O que eu quero chamar a atenção aqui é onde tudo isso se inicia: nos filhos de Samuel! A pergunta que podemos fazer é: por que os filhos de um homem tão íntegro e líder tão respeitado pelo povo tornaram-se corruptos e perversos? A Bíblia não deixa isso muito claro e naturalmente dá margem a muitas especulações.
Entretanto, como terapeutas de famílias há mais de 35 anos, minha esposa e eu temos observado que, em muitas famílias cristãs, existe excesso de espiritualidade e escassez de afetividade! Além disso, o exemplo que muitos pais passam aos filhos é de que a realização pessoal e o sucesso na vida são mais importantes que a ternura relacional.

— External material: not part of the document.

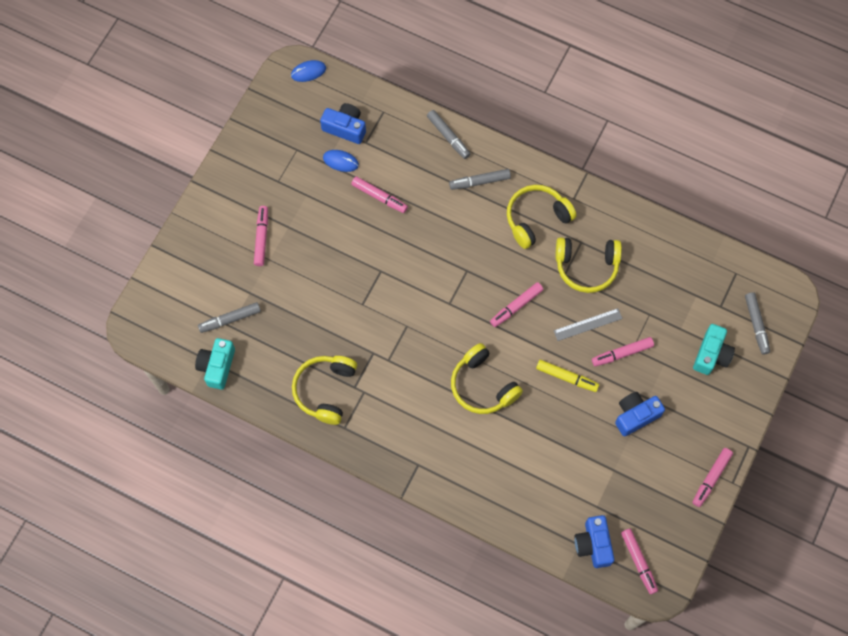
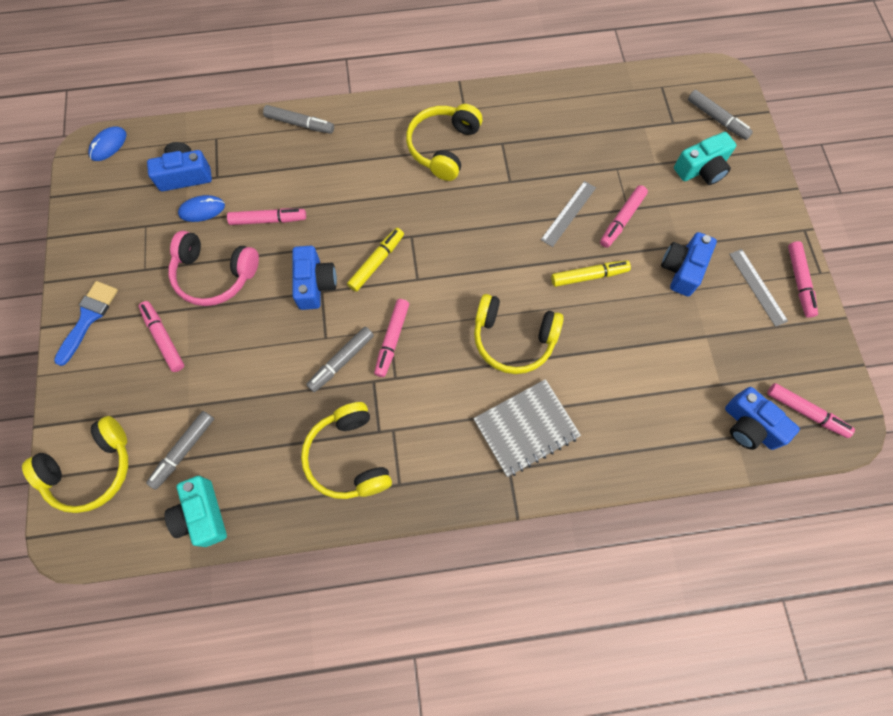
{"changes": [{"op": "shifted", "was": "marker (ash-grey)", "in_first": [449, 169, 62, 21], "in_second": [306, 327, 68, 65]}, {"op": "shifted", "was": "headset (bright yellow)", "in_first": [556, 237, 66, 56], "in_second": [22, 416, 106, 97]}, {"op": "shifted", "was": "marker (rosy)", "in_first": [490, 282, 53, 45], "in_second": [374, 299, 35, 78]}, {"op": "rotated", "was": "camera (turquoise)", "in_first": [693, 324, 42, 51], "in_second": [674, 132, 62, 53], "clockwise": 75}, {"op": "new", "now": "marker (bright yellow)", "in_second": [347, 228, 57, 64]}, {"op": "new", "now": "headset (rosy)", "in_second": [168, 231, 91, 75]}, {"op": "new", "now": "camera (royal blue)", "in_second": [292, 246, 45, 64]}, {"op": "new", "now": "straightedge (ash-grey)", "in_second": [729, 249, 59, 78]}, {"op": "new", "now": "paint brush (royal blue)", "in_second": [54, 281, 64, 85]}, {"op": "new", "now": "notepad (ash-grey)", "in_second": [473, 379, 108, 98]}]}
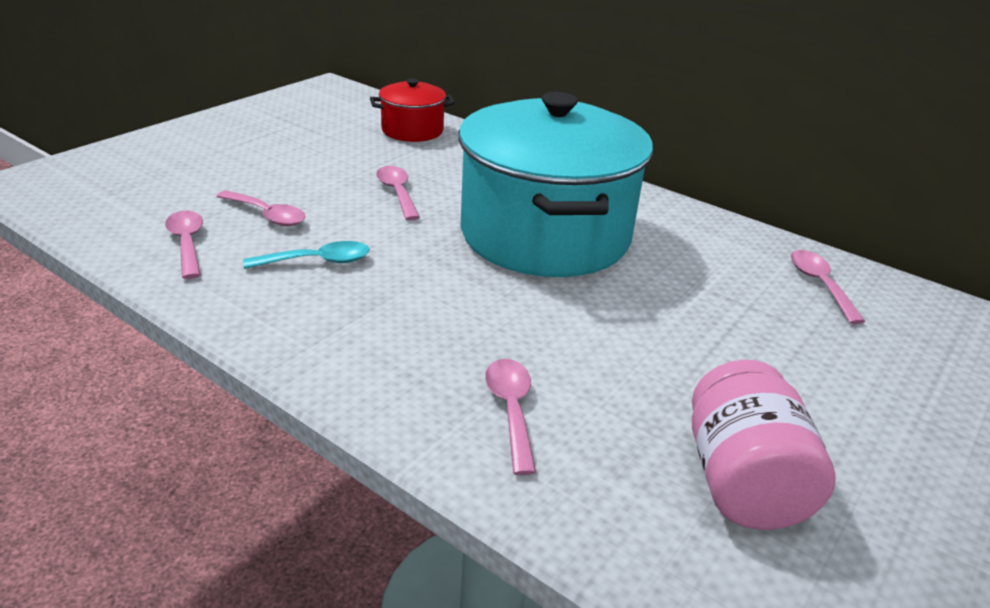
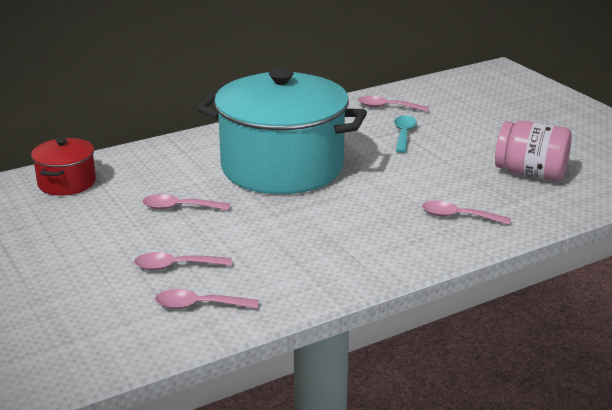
{"changes": [{"op": "rotated", "was": "teaspoon (rosy)", "in_first": [216, 190, 90, 36], "in_second": [134, 252, 98, 18], "clockwise": -150}, {"op": "shifted", "was": "teaspoon (turquoise)", "in_first": [243, 241, 127, 28], "in_second": [394, 115, 23, 38]}]}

Samuel foi educado longe de seus pais (Elcana e Ana), que o visitavam apenas uma vez ao ano (1Sm 2.19), e o exemplo da função paterna que ele absorveu foi o de Eli, que o criou. Ora, o texto bíblico deixa claro que Eli foi um fracasso como pai e seus filhos também tiveram condutas reprováveis (1Sm 2.22). Infelizmente foi esse modelo de paternidade que Samuel aprendeu.
Filhos aprendem observando a conduta dos pais, silenciosamente, absorvendo “pelos poros”!1 Muitos pais querem se mostrar perfeitos aos olhos dos filhos, mas se esquecem de que os filhos querem pais coerentes, não pais perfeitos. Pior é quando se utilizam da espiritualidade para encobrir suas imperfeições. Procuram justificar a rebeldia excessiva dos adolescentes em “maldições” causadas por más condutas dos ancestrais, em vez de reconhecer que durante toda a infância tiveram pouco tempo de brincar, rolar no chão, fazer “navios piratas” ou “cidades inteiras” com caixas de papelão, fazer tarefas domésticas juntos, como lavar louça, e tantos outros exemplos de um caráter cristão de amor e serviço, que são marcas indeléveis da liderança proposta por Cristo — que é papel dos pais em relação aos filhos!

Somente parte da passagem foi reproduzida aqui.